- **Task item**: Out of the material that follows, write out exactly the lines from the line with "dem hCAPTCHA®-Service verbindet." to the line with "1. Wählen Sie **[!UICONTROL Fertig]**.", both ends included, and no others.

- **Data extract**:
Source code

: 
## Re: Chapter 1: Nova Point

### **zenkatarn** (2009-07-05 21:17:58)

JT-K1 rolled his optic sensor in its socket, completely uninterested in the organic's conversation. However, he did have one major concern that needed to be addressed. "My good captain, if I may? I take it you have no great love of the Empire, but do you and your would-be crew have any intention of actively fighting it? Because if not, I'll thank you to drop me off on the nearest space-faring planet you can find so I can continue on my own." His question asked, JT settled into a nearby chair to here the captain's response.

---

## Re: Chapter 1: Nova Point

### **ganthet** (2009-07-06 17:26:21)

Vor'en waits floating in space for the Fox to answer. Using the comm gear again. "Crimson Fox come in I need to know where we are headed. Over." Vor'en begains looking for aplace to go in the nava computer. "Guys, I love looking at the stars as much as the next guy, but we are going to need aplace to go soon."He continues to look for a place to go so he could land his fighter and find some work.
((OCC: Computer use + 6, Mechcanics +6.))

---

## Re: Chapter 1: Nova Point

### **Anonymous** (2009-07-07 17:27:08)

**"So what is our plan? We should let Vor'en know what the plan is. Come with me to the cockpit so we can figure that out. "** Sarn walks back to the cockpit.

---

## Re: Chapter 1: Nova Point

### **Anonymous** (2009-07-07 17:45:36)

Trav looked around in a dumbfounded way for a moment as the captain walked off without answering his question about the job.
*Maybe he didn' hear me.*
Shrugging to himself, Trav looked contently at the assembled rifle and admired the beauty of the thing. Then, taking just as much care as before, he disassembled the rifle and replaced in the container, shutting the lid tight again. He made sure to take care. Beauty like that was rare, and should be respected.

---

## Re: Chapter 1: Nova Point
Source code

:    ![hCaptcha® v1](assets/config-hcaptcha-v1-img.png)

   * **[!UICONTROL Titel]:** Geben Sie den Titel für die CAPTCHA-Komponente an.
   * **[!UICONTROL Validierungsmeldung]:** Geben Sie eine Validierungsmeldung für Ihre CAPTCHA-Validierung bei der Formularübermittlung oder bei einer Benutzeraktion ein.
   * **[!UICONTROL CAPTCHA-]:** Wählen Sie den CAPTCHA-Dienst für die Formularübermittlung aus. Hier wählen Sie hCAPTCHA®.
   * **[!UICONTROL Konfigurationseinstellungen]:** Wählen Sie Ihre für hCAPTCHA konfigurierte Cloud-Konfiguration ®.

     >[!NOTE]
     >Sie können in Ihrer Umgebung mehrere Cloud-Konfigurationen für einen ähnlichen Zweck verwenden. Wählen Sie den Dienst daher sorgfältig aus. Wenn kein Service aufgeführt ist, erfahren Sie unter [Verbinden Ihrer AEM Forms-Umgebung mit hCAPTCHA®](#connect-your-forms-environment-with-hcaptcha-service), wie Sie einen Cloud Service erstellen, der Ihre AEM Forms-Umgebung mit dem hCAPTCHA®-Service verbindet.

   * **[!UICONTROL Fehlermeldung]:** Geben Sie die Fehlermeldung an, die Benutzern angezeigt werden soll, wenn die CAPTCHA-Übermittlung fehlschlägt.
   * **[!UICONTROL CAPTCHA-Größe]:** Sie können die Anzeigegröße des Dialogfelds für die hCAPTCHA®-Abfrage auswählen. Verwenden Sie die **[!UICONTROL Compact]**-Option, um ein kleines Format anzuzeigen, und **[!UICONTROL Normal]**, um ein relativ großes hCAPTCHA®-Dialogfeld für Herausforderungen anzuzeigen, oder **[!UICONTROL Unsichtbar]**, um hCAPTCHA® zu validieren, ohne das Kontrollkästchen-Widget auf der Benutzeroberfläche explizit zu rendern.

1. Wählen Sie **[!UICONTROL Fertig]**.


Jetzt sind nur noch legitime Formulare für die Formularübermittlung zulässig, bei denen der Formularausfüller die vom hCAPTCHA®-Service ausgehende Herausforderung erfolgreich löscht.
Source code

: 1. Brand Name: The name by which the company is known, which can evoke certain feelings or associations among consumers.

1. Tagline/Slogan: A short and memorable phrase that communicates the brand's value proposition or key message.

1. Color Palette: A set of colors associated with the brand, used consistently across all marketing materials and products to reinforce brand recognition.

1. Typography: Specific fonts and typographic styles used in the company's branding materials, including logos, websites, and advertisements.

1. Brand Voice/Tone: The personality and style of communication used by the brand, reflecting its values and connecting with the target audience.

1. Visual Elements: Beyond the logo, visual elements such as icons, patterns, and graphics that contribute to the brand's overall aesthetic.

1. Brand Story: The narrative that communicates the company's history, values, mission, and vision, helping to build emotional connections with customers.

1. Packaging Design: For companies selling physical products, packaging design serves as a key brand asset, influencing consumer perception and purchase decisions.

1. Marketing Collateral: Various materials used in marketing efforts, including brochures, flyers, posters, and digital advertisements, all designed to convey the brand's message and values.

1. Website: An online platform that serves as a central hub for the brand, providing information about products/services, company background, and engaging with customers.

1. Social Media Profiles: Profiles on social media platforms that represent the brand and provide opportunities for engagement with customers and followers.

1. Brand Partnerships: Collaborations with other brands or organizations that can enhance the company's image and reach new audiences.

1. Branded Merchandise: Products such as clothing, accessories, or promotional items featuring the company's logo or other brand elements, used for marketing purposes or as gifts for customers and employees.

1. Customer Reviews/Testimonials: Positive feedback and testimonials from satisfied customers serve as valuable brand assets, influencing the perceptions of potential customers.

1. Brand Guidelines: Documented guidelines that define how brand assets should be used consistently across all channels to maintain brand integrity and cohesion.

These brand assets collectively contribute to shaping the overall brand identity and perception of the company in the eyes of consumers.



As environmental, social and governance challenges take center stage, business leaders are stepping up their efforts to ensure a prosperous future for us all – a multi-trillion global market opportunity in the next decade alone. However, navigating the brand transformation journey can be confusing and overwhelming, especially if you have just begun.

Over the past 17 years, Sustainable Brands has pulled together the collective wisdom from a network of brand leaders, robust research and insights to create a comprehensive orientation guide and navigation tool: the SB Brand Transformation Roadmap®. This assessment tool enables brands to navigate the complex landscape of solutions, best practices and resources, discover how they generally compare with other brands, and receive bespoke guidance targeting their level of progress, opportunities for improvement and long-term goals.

- **Written solution**:
     >Sie können in Ihrer Umgebung mehrere Cloud-Konfigurationen für einen ähnlichen Zweck verwenden. Wählen Sie den Dienst daher sorgfältig aus. Wenn kein Service aufgeführt ist, erfahren Sie unter [Verbinden Ihrer AEM Forms-Umgebung mit hCAPTCHA®](#connect-your-forms-environment-with-hcaptcha-service), wie Sie einen Cloud Service erstellen, der Ihre AEM Forms-Umgebung mit dem hCAPTCHA®-Service verbindet.

   * **[!UICONTROL Fehlermeldung]:** Geben Sie die Fehlermeldung an, die Benutzern angezeigt werden soll, wenn die CAPTCHA-Übermittlung fehlschlägt.
   * **[!UICONTROL CAPTCHA-Größe]:** Sie können die Anzeigegröße des Dialogfelds für die hCAPTCHA®-Abfrage auswählen. Verwenden Sie die **[!UICONTROL Compact]**-Option, um ein kleines Format anzuzeigen, und **[!UICONTROL Normal]**, um ein relativ großes hCAPTCHA®-Dialogfeld für Herausforderungen anzuzeigen, oder **[!UICONTROL Unsichtbar]**, um hCAPTCHA® zu validieren, ohne das Kontrollkästchen-Widget auf der Benutzeroberfläche explizit zu rendern.

1. Wählen Sie **[!UICONTROL Fertig]**.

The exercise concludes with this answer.